The upcoming renewable auctions are approaching fast (May-June 2021) – in spite of the recent high wholesale price levels (at the beginning of May ’21 nearly all forward products are trading at close to 70€/MWh or above), the auctions have traditionally attracted a good number of investors given the 15 years long floor price support.
To be successful, a number of factors need to be taken into account in the formation of a bidding strategy. Initially, however, the asset operator should clearly articulate its route-to-market strategy and the risk appetite – given the current price levels and our price projections, an increased merchant profile of the asset may be an attractive option for some investors.
Once the risk appetite and auction volume are defined, Baringa can help bidders to maximise their success based a proven auction simulation tool. The tool works on building a cost based merit order of the eligible renewable projects for the auction, taking into account key inputs such as project specific costs and merchant tail expectation. It has flexibility to simulate different scenarios/sensitivities. We have been modelling the large scale onshore wind and solar auctions in Poland for the last couple of years, and our modelling results have been in close proximity to the auction outcomes. More information can be seen in the pdf document that can be downloaded below.

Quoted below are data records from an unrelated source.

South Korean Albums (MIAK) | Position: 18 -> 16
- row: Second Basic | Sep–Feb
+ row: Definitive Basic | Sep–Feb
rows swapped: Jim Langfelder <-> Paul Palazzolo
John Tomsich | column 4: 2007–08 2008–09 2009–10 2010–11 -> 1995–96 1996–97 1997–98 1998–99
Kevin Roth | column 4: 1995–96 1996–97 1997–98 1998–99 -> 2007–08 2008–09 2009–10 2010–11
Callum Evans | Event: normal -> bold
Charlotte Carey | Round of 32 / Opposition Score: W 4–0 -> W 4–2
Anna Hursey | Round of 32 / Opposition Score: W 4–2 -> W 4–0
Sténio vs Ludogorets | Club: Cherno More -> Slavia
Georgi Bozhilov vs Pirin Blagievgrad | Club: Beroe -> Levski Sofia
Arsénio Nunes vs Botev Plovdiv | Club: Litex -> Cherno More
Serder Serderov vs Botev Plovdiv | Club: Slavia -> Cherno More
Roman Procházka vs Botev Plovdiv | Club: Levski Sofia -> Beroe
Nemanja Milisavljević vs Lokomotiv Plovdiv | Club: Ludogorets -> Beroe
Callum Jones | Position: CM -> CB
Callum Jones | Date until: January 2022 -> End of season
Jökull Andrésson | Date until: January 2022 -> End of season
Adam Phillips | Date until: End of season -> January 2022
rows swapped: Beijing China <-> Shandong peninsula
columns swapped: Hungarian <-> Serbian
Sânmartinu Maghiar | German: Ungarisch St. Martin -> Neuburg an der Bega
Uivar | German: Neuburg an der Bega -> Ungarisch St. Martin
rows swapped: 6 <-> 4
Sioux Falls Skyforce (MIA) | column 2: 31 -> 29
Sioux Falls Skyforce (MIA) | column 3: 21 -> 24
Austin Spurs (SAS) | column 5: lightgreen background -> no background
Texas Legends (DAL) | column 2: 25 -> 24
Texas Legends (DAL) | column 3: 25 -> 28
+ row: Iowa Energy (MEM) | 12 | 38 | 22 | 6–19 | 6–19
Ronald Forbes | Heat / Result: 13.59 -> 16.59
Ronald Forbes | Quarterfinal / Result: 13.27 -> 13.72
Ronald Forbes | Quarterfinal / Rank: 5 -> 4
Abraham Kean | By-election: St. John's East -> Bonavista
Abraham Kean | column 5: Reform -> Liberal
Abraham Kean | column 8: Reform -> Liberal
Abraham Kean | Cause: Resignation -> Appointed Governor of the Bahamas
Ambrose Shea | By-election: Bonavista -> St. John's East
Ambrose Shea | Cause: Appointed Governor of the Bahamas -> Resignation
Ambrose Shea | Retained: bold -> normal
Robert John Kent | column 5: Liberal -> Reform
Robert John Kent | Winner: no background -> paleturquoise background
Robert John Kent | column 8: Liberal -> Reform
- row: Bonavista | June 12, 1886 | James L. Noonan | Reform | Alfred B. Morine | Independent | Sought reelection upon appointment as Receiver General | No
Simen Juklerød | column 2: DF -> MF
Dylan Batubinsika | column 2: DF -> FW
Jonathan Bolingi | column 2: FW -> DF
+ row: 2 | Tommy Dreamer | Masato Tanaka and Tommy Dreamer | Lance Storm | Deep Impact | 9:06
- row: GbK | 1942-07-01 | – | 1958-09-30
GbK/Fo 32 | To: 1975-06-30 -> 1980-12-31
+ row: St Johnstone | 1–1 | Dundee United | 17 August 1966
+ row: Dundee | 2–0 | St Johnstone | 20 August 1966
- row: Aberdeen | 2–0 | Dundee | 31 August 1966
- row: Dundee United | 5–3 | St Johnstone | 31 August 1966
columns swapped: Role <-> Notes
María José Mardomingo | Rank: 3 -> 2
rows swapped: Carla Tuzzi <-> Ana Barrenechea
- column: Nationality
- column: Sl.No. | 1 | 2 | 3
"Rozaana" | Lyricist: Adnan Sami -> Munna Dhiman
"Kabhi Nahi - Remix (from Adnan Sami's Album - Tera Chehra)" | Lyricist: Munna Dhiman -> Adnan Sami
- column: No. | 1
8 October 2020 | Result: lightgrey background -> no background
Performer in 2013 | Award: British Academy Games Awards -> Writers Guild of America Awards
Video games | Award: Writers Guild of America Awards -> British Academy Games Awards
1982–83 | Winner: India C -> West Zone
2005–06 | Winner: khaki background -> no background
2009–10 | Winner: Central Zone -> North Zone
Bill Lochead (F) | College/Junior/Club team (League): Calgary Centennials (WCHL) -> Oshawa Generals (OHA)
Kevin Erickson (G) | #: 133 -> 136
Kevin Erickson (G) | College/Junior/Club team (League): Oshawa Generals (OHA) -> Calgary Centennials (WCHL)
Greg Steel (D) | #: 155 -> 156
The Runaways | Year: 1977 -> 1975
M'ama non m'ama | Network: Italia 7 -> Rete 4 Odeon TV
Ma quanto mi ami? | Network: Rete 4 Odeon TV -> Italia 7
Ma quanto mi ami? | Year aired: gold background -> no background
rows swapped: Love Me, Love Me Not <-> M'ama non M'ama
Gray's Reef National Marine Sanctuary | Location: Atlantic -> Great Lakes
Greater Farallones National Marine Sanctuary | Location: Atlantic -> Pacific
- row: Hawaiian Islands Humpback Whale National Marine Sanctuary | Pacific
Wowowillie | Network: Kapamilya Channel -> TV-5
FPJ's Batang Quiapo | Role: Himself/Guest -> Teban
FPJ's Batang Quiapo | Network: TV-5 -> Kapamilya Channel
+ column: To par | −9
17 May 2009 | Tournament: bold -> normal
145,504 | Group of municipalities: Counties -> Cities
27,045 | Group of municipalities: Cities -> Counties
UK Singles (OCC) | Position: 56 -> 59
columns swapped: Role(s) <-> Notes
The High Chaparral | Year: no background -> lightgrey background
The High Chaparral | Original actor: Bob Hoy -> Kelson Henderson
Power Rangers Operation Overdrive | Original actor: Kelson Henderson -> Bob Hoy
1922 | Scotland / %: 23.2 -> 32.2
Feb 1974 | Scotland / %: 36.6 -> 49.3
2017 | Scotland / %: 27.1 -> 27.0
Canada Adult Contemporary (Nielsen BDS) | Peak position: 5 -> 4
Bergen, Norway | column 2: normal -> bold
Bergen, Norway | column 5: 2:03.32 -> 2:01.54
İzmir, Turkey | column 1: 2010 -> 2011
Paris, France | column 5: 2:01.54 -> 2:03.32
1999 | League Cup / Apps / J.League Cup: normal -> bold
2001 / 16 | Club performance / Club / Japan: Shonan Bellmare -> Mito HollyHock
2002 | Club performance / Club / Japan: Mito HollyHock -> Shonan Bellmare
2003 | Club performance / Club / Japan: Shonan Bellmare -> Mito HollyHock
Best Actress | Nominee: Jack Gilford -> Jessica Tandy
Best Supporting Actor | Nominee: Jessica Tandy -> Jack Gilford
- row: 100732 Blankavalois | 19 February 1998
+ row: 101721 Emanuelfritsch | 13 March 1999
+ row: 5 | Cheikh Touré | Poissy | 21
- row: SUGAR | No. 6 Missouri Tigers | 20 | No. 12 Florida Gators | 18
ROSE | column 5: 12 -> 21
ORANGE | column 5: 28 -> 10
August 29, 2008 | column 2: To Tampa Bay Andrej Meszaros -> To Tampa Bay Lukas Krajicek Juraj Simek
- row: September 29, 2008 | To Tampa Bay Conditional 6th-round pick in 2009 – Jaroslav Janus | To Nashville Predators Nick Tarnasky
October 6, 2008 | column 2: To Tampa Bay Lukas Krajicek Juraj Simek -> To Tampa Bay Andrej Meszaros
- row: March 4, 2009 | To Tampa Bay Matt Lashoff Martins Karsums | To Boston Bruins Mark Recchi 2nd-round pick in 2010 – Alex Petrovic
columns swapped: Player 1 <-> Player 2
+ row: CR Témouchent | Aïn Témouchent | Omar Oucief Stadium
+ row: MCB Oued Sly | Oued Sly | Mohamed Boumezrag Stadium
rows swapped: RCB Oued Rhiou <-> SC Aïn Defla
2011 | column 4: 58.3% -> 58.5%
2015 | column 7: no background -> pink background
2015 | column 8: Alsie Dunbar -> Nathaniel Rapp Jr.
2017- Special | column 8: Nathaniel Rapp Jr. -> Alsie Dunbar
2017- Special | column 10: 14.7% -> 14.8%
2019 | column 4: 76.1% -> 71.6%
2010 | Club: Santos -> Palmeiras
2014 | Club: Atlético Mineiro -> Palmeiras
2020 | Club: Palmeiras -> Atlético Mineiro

With a secured CfD contract, one should note that current design of the Polish CfD scheme creates opportunities for renewable generators to achieve higher revenues compared to their strike price as it requires to allocate a minimum 85% of the auction volume to the CfD mechanism. This allows the asset owners to market the remaining volumes directly on the exchange and exploit high price events in the market. Baringa has developed a model that looks to optimise the revenues with this optionality in the CfD contract, allowing you to understand the additional yield asset owners can expect.